I work at a college, so you have access to the pool and fitness center for free.

We used to have free tissues and coffee, but there’s a budget crunch and those went away. I don’t like coffee, so it doesn’t make any difference to me.

Another college perk at some places: free classes. Sometimes even free tuition at the college for dependents of employees. (They still have to qualify for admission.)

I’ve known people who got real nervous when they had a kid 1 or two terms away from graduating and they were about to lose their jobs. Paying private school tuition after losing your job is a bad combo. They’ll take any other job at the school.

1 - We have a guaranteed 3 day a year to work for a charity policy with additional time granted if we do work for the companies own charity.

  1. you know who screws this idea up? Your coworkers. I worked for a company who did this and they had to stop because people were loading up their purses and supplying entire small countries instead of just taking what they needed. Sucky.

  2. It’s a fairly standard clause in Canadian health plans to get a certain dollar amount per year reimbursed for a registered massage therapist. For hubby’s plan its $1000, for mine it’s $500.

  3. Work from home is my favorite win/win policy.

My dad worked at General Dynamics in Pomona, CA, and they had a huge park with a top notch baseball field also. There was also an employee gym with locker room and exercise equipment. My dad use to play ping-pong every day at lunch.

In the 70’s Gallo wine comp[any had a T2 tanker ship for moving wine in bulk. When off loading or loading cargo the crew could load personal containers with wine from a tap at the loading connection.
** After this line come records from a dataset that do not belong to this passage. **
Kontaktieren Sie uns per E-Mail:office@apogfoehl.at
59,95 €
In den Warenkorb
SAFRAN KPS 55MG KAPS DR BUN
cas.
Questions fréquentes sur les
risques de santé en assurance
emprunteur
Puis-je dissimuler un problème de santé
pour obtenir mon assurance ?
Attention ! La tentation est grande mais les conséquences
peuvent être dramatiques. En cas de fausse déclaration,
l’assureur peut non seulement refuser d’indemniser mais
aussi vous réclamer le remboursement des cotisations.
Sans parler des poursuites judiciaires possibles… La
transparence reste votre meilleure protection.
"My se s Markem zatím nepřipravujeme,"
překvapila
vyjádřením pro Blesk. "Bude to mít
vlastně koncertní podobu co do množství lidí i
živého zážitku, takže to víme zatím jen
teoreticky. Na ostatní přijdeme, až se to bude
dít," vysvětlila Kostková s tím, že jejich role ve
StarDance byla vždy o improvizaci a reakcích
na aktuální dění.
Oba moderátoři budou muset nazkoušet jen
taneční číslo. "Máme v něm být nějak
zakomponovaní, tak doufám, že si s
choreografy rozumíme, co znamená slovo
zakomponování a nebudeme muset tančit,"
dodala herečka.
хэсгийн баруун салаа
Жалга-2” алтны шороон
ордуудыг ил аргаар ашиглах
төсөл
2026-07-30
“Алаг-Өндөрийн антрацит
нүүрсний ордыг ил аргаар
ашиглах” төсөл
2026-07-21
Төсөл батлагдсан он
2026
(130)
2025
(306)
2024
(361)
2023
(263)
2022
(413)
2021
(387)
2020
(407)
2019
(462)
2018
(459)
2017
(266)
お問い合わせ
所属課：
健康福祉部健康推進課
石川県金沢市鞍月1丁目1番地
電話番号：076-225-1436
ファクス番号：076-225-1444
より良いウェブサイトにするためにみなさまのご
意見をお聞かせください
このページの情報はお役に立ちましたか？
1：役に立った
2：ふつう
The company I work for now had a tie in with a big movie, so just before it opened they rented out most of a big multiplex and we got to get tickets, first come first served, for the movie, 3d glasses, and popcorn and soda. During work time.

The company I used to work out sponsored concerts, and they made tickets available at the gym - which was really close to my office, right across the parking lot. I got free tickets to see the Stones and also a Blues festival with BB King. Nosebleed seats for the Stones, but free, free, free.
This company also gave free massages, but I never partook.
Most big Silicon Valley companies have gyms, so that’s no big deal.

I used to know someone who worked at Dolby Labs. IIRC, they had Family Movie Night in the Reference Theatre at their San Francisco headquarters once a month. They were able to get copies of movies pretty shortly into their original theatrical runs. If you want to know what a movie should sound like, try to finagle an invitation to see it at this auditorium as there is not a better-executed theater sound system anywhere else. Not many more comfortable or cleaner either.

For now, I can content myself with free checking and savings accounts and discounts on safety deposit boxes, plus free cashier’s checks.